Rhesus maymunları üzerinde yapılan bir başka çalışma, hayvanlara çok yüksek dozlarda MSG enjekte edildiğinde beyin nöronlarının akut hücre ölümünü gördü.  Ancak oral olarak alınan glutamat, kan-beyin bariyerini kolayca geçemez – MSG’nin beyninizdeki nöronlara zarar vermesi için gerekli bir adımdır.

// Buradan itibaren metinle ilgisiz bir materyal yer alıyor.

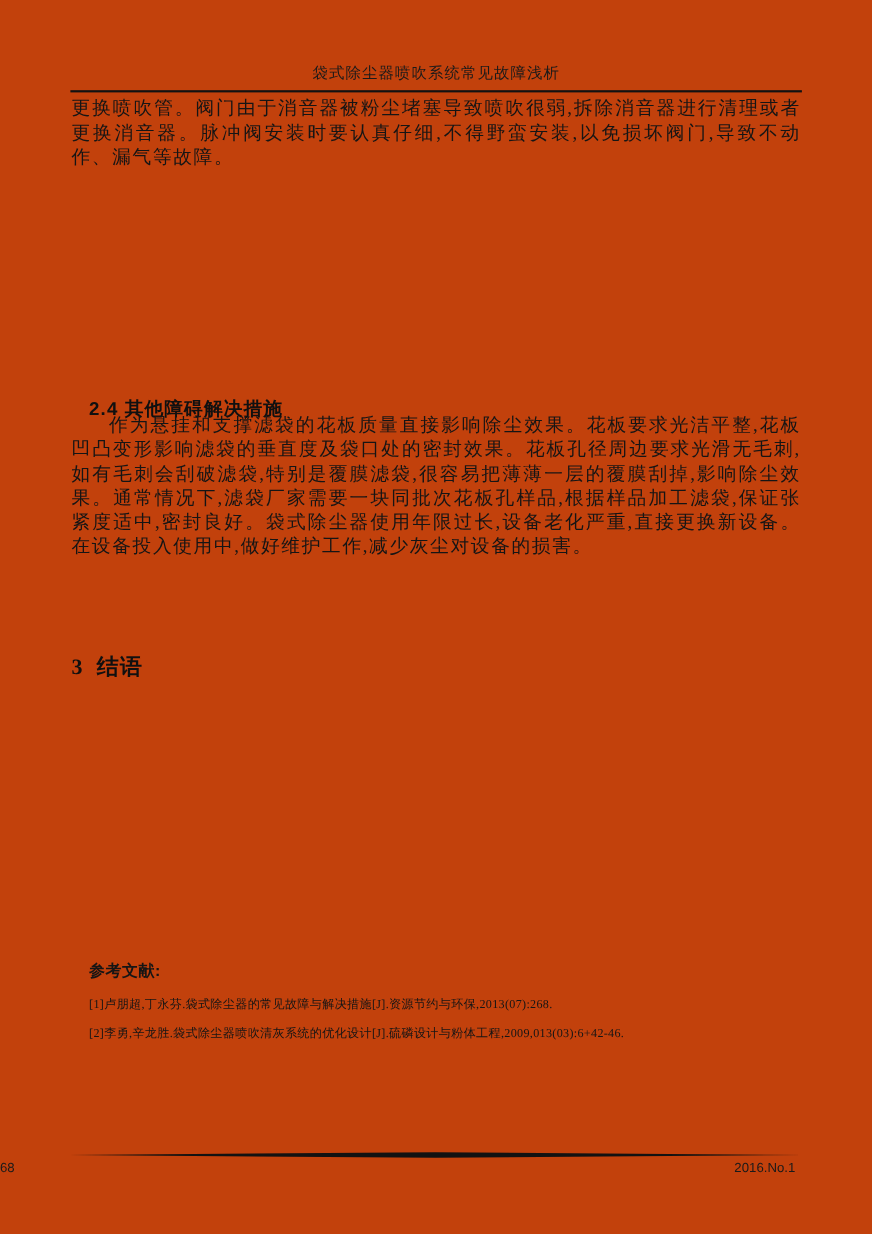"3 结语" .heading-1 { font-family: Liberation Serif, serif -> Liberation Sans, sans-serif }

MSG’nin kilo üzerinde potansiyel etkileri hayvan araştırmalarından doğan bir başka popüler kaygıdır. Obezite araştırmasında kullanılan yaygın bir hayvan modeli, MSG-obez (veya glutamat-obez ) fare modelidir . Bu modelde, bebek farelerin beyinlerine enjekte edilerek beyin dokularına zarar vermekte ve böylece gıda alımında artışa neden olmaktadır .

Hayvan çalışmaları, alınan veya enjekte edilen yüksek dozda MSG’nin beyin dokularına zarar verebileceğini, ancak bu senaryonun gerçek yaşamdaki insan tüketimini yansıtmadığını göstermektedir.

MSG Gıda Alımını Veya Vücut Ağırlığını Etkiler Mi?

Hayvan çalışmaları, insan tüketimini yansıtmayan yüksek dozlar kullanmasına rağmen, MSG’nin sağlık etkileri hakkında bazı sorular ortaya atmaktadır. Peki, insanlarda yapılan çalışmalar bize ne anlatıyor?

Kısa Süreli Çalışmalar

MSG’nin gıda alımı üzerindeki etkileri üzerine yapılan çalışmaların çoğu, 24 saatten kısa süren ve tipik olarak 12’den az olan kısa süreli çalışmalardır.Daha yaygın görülen kısa süreli çalışmalarda, katılımcılar iki gruba ayrılır ve yemek öncesi beslenir (genellikle düşük kalorili bir çorba). Müdahale grubu MSG ile bir ön-yemek alırken, plasebo grubu MSG’siz bir ön-yemek alır. Daha sonra her iki grup da aynı yemeği alır ve her bir katılımcının ne kadar yediği kaydedilir.

Daha az görülen kısa süreli çalışmalarda, katılımcılar ayrıca iki gruba ayrılırlar, ancak bir ön yemekle beslenmezler. Bunun yerine, müdahale grubu MSG ile bir yemek alırken, plasebo grubu MSG’siz aynı yemeği alır ve her bir yemeğin ne kadar yediği kaydedilir.

Her iki tipte kısa süreli çalışmaların büyük çoğunluğu, müdahale grubu (MSG) ve plasebo grubu (MSG yok) arasında kalori alımında hiçbir farklılık göstermedi. Bir deney, MSG’nin gıda alımını 152 kcal artırdığını not etti. Ancak daha sonra yapılan bir çalışmada, MSG’nin gıda alımını yaklaşık 300 kcal azalttığı belirtildi .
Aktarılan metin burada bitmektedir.